If we try to resolve everything while the body is still in a state of alarm, the words may only increase the burden. What was intended as clarification may become a new conflict. The pause is therefore not necessarily a breakdown in the conversation. It may be the condition that allows the conversation to continue more constructively later.
A good restart therefore involves two movements.
The first leads away from the noise, the demands, and the conversation—into darkness, silence, meditation, or sleep.
The second leads back to the other person.
First, the body must find calm. Then, the relationship must receive attention.
Both are necessary.
Being understood as a whole person
It can be difficult to live with reactions that one does not always manage to control in time. It can also be difficult to live close to someone who suddenly becomes sharp or irritated.
We therefore need language that neither condemns nor excuses.
“Mood swings” describes how the reaction appears.
“Difficulties with emotional regulation” describes something of what may be taking place.
“Sensory overload” points towards sounds and other forms of sensory input.
“Neurological activation” says something about the state of readiness in the brain and body.
“Unpredictability” points towards the need for adjustment.
None of these terms contains the whole experience. Together, however, they may help us understand that a sudden reaction is rarely the whole story.
I do not want ASC to become an explanation for everything I do. Nor do I want to be understood as a person without responsibility. But I do want what happens to be seen in context.
When my voice becomes sharp, it does not necessarily mean that my relationship with the other person has suddenly changed. It does not mean that the good conversation was false. It may mean that the combined burden of stress, sound, and unpredictability became greater than my capacity for regulation at that particular moment.
That does not make the angry comment right. But it makes it possible to understand.

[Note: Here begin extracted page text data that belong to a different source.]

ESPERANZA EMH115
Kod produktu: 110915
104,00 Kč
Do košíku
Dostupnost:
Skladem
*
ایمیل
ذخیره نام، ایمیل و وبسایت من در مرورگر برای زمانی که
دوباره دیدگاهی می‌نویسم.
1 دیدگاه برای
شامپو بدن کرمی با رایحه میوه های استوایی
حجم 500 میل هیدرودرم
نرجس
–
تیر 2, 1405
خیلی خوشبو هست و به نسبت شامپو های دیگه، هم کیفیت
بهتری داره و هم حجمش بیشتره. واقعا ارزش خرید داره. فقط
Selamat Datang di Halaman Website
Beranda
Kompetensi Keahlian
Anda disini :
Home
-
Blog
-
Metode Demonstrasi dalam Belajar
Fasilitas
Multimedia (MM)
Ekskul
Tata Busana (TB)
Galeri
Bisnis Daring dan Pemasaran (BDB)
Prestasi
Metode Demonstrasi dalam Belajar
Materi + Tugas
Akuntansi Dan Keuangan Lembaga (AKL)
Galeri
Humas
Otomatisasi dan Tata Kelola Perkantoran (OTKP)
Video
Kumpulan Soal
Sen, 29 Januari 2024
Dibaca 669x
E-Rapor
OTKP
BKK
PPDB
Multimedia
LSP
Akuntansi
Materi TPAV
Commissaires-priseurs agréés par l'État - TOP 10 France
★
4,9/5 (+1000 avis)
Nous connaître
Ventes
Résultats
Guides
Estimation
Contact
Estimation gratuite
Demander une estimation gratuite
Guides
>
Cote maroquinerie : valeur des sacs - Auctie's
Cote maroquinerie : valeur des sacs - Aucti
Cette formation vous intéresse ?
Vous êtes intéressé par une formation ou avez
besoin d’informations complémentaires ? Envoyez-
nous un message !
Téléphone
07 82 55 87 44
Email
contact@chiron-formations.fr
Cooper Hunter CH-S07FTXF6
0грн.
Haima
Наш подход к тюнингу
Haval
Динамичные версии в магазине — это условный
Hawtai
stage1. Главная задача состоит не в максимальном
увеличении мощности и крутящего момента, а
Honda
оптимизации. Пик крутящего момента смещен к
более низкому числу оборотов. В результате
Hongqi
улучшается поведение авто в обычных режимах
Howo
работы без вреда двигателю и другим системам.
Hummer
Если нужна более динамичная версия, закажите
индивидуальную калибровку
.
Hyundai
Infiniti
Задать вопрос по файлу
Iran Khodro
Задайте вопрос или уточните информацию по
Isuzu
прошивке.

And what we understand, we also have a better opportunity to take responsibility for.
We need a language that neither condemns nor excuses.
Author’s note
This essay is based on my own experiences of autism spectrum condition, stress, sensory overload, and emotional regulation. Its purpose is not to excuse hurtful reactions, but to explain how they may arise, what may help afterwards, and why understanding and responsibility must go hand in hand. Professional perspectives on the brain’s processing of sensory input and emotions have been presented in accessible language. OpenAI/ChatGPT was used as a conversational and writing partner in the development of the text.